One way to really piss your parents off is to place a pan of freshly popped popcorn onto their brand new, white Formica countertop.
When I was little, I had a track record of puking where one shouldn’t. Take, for example, the time the time I entered my parents’ bedroom to inform them that I had to puke, only to proceed to puke right on their floor in front of their bed. (Some of which splashed onto the bedspread). I was 10. And it was a longer walk to their room than it was the bathroom.
Another time, I made into the bathroom on time, but chose to puke into the sink, rather than the toilet, which was directly behind it.
I once accidentally slammed a bedroom door on my baby sister’s index finger. It flattened like a pancake. My parents took her straight to the ER. Fortunately, the bones of children that young are so malleable, they will inflate right back to its normal shape.
Everybody has a breaking point.

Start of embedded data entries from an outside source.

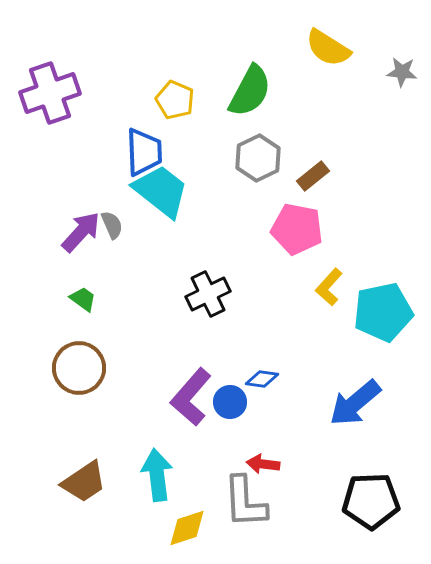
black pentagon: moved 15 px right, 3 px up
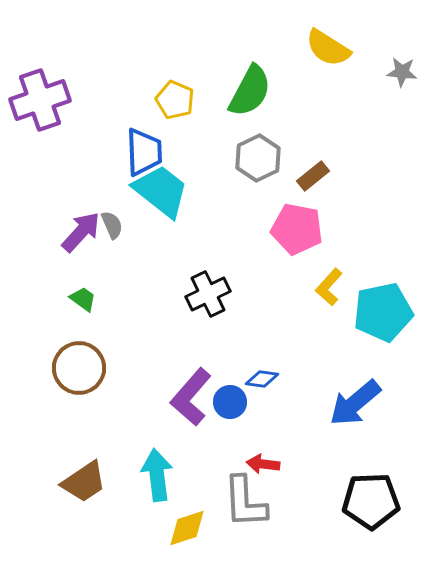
purple cross: moved 10 px left, 7 px down
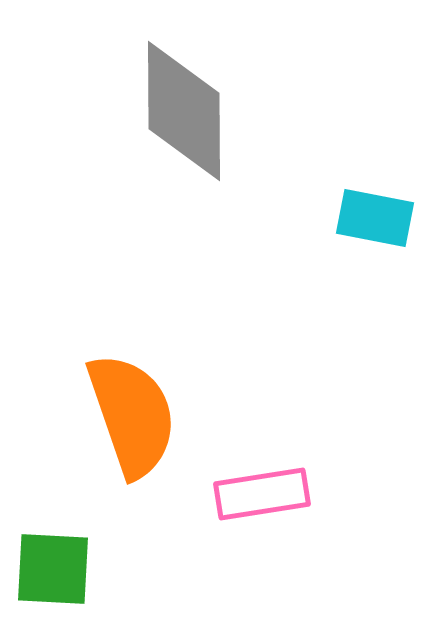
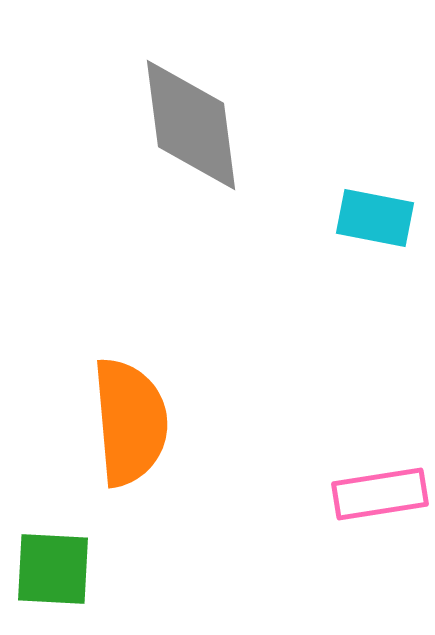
gray diamond: moved 7 px right, 14 px down; rotated 7 degrees counterclockwise
orange semicircle: moved 2 px left, 7 px down; rotated 14 degrees clockwise
pink rectangle: moved 118 px right
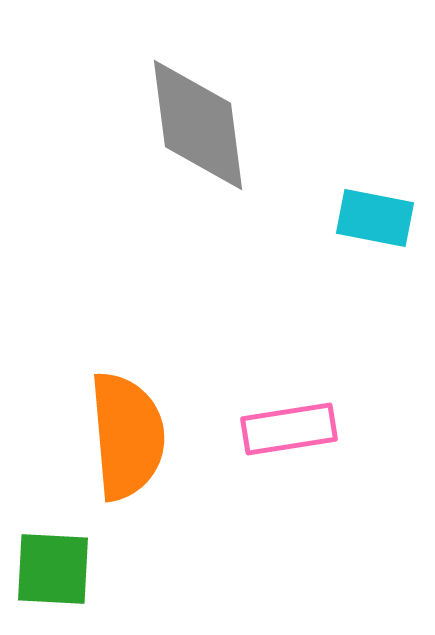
gray diamond: moved 7 px right
orange semicircle: moved 3 px left, 14 px down
pink rectangle: moved 91 px left, 65 px up
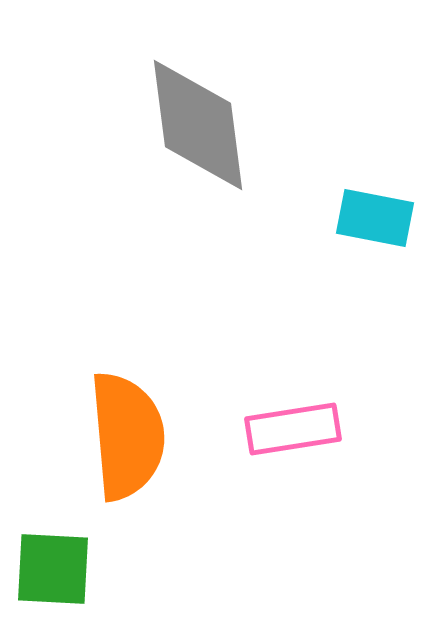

And even though I found turning the other cheek to be a convenient way to cope with my bullies, one day I finally decided that I had enough with one in particular. After years of putting up with it, the time had finally come to take a stance – which sadly only consisted of a half-assed, weak slap (or, more specifically, a mild graze) across my bully’s cheek while he was chomping on his bologna sandwich in the cafeteria.
His immediate reaction was to laugh, then continue eating his sandwich as though nothing had happened. The bullying didn’t let up. In fact, it was about to become worse.